If I may allow my inner child a word: I don’t wanna bloom where I am planted! It’s not fair! I want to move my pot to the better garden I deserve so I can bloom there.
Are you familiar with the legal concept of ratification? In first-year contracts class, we learn that in some situations, if you are technically in breach of a contract or are doing something that wasn’t actually agreed upon but all the parties to the contract have been going along with it and haven’t called you out on it, they have “ratified” that action and can’t now cry to the courts about it. And I feel like if I bloom where I am planted, so to speak, the Universe will say, “See? She loves it! Look at her go!” and I have essentially ratified the shitty terms of our cosmic contract. (Follow me for more legal advice. Just kidding. Nothing I say here constitutes legal advice. Boilerplate, boilerplate, boilerplate. Please honor your contracts.)

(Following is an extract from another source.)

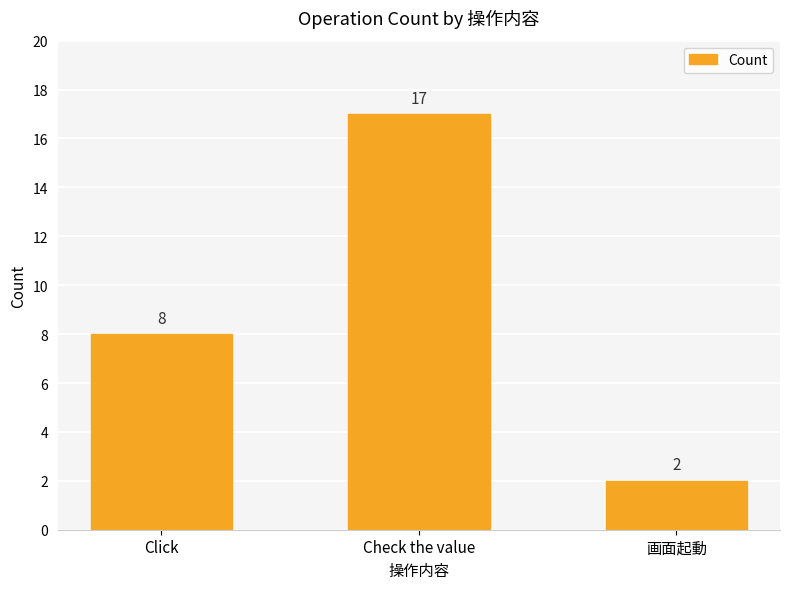

Is it true that the value at Click is 8?

True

Somewhere along the way, I have picked up the belief that making the best of a situation is settling. Isn’t it more desirable to have the courage and vision to not settle? To give up the good - the perfectly adequate - to go for the great? Or at least to dream about it?
The Nine of Pentacles is suggesting maybe not. It invites us to learn how to stop making life a constant striving for more and to start appreciating where we’re at in this moment.
Which brings me back to the inconspicuous little snail in the corner of this tarot card. In Secrets of the Waite-Smith Tarot, we are told that the woman - complete with her snail companion - in the Nine of Pentacles is based on the character of Rosalind from Shakespeare’s As You Like It. In the play, Rosalind is a witty, sharp-tongued heroine who repeatedly tests the love of her suitor Orlando. In one scene where she is disguised as a man and Orlando is role-playing with her (him) how he would woo Rosalind (who is actually her), Rosalind (again, in disguise and merely playing Rosalind) teases Orlando and says she’d rather be wooed by a snail:
ROSALIND: …for though he comes slowly, he carries his house on his head—a better jointure, I think, than you make a woman. Besides, he brings his destiny with him.
A portrait of self-sufficiency and austerity (what you see is what you get), the snail carries its very home on its back, teaching us that there’s no dream circumstances or dream destination at which we will finally have what we need to feel happy and fulfilled.
The snail BRINGS HIS DESTINY WITH HIM.
We already have everything we need to live our best life, and we actually carry it with us always, everywhere we go. We bring our destiny with us.
Considering the play as a whole, As You Like It is Shakespeare’s most light-hearted work. In fact, so much so that unless you love it, you might quite dislike it because it feels a little plotless (especially compared to something like Macbeth). In many ways, it’s just a bunch of people hanging out in the forest talking and there’s not much drama or suspense or climactic action.
A collection of present moments.
Enjoying the journey.
Stopping to smell the roses on the way.
Appreciating the beauty and amusements around us.
Hmm, sounds like a tarot card I know.